<Snip> Also, it's useful for tabloids to conflate "all money raised for motoring charges, including fines for improper use of bus lanes/ parking illegally/ offences that require your vehicle to be towed away" with "parking charges" - a disproportionate amount of the money will relate to a smaller number of major offences (which may cost the council some money due to the need to pursue people through the courts etc) but that gives the impression that Councils Are Raking In Millions Of Pounds From Car Parks And You Are Footing The Bill (and similar outrage headlines) << I wish we could separate "car park revenue" and "fees/charges for illegal parking or improper driving"
This ^^^^
The figures quoted in the media are usually the combination of all charges and penalties for both on and off-street parking, and may include income from moving traffic contraventions including bus lane enforcement.
Income from parking charges should be viewed as a separate issue from enforcement penalties. However, in terms of public perception and the potential impact on town centre vitality the two may be linked where an authority takes an overly keen approach to enforcement. For the law-abiding majority it may make a town centre seem an unattractive place to shop if you regularly return to your vehicle and find an enforcement officer standing there waiting....
However, in decriminalised parking/traffic enforcement there are no 'major offences', just a refusal or unwillingness to pay at the earliest stage possible. The cost to the contravenor increases as the enforcement process progresses, but so do the costs to the authority, and the net income per-PCN typically reduces as progression occurs. Well-run parking operations usually generate the vast bulk of their income/surplus via PCN's paid within the first 14/28 days.

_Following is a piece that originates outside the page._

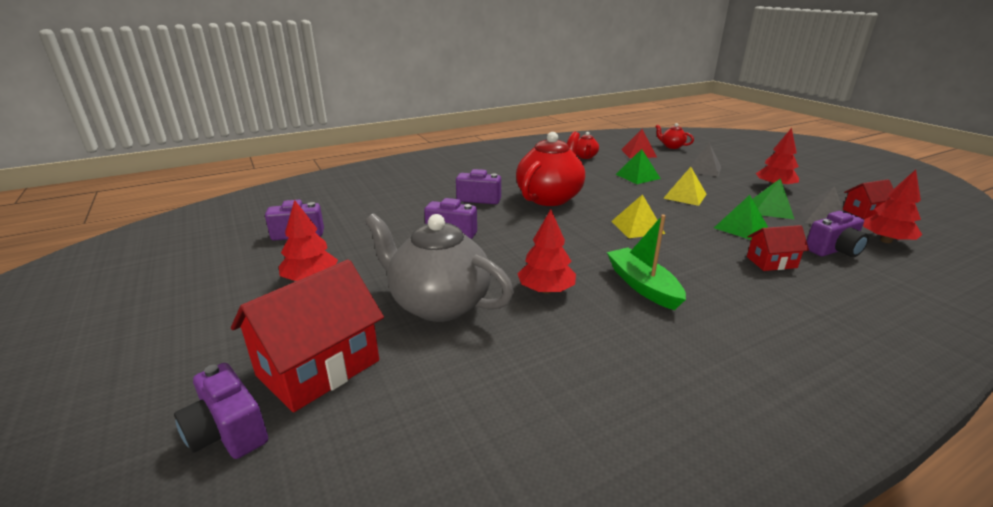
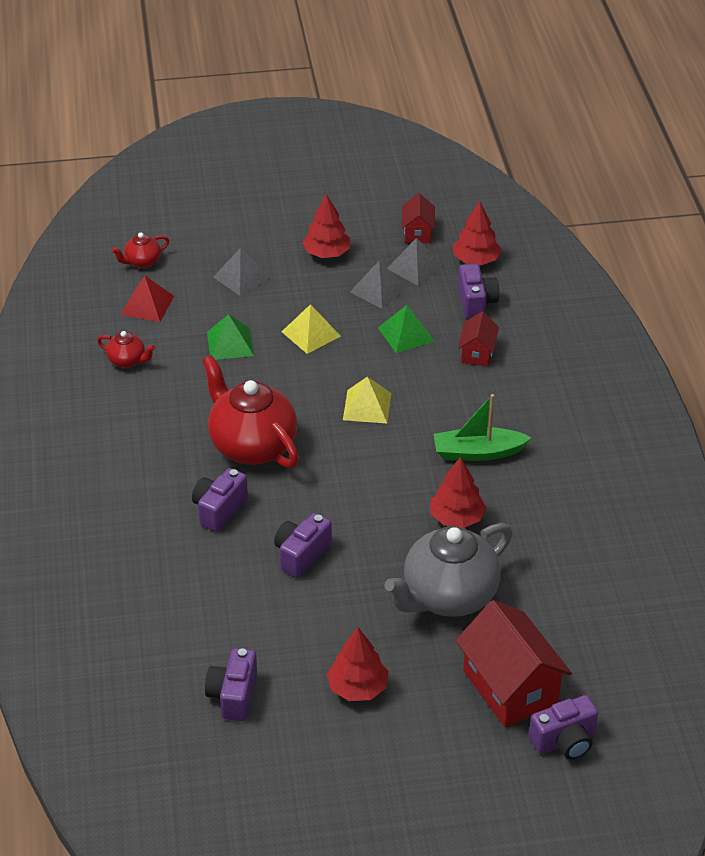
camera: 70 degrees left, 15 degrees up
green pyramid [752,178,794,219] -> grey pyramid [350,261,407,309]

The main issue is the lack of clarity on how the money is spent. Section 55 of the Road Traffic Regulation Act 1984 details the requirement to account for 'parking' income and expenditure, and limits the things that any surplus can be spent on. Most people wouldn't object to parking revenue being spent on improving and maintaining car parks, improving and maintaining roads (including cycling and pedestrian facilities), contributing to public transport provision, environmental improvements etc.

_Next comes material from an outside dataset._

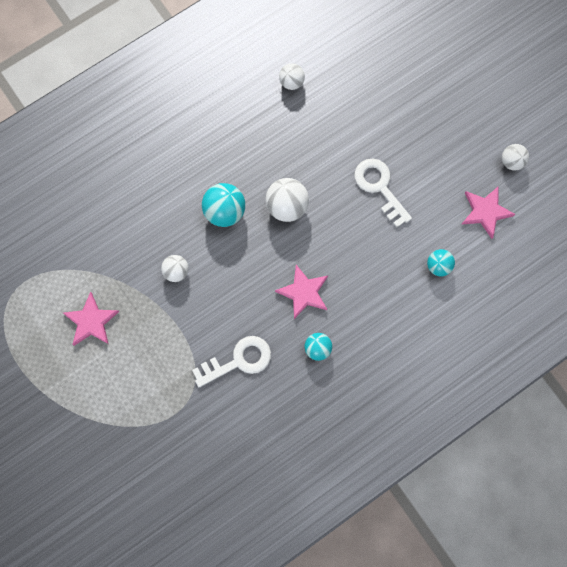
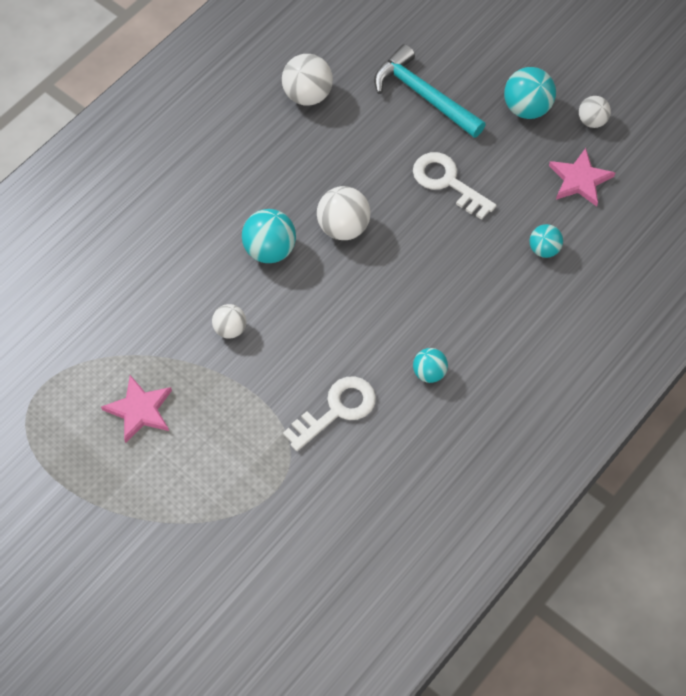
camera: 15 degrees left, 15 degrees down
pink star [275,265,328,319] -> none
white ball [279,63,305,90] -> white ball [282,54,333,106], size x1.62
none -> turquoise hammer [374,44,486,138]
none -> turquoise ball [504,67,556,119]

The problem comes when authorities bleat they don't have enough money for certain transport projects, but via clever accounting money from the parking account is being transferred into general fund expenditure. E.g. In London no authority should be claiming a lack of funding to repair potholes if they are able to transfer parking money into their general fund.
The other issue is that the purpose of on-street parking management and enforcement should be to manage the use of roadspace for the benefit of the community as a whole, not as a measure to raise revenue on its own. At least one authority has had its knuckles rapped for increasing parking charges for the purpose of making up a shortfall in the
surplus it was expecting to generate from parking. That kind of behaviour is what gives the system a bad name, and outrages the headline writers.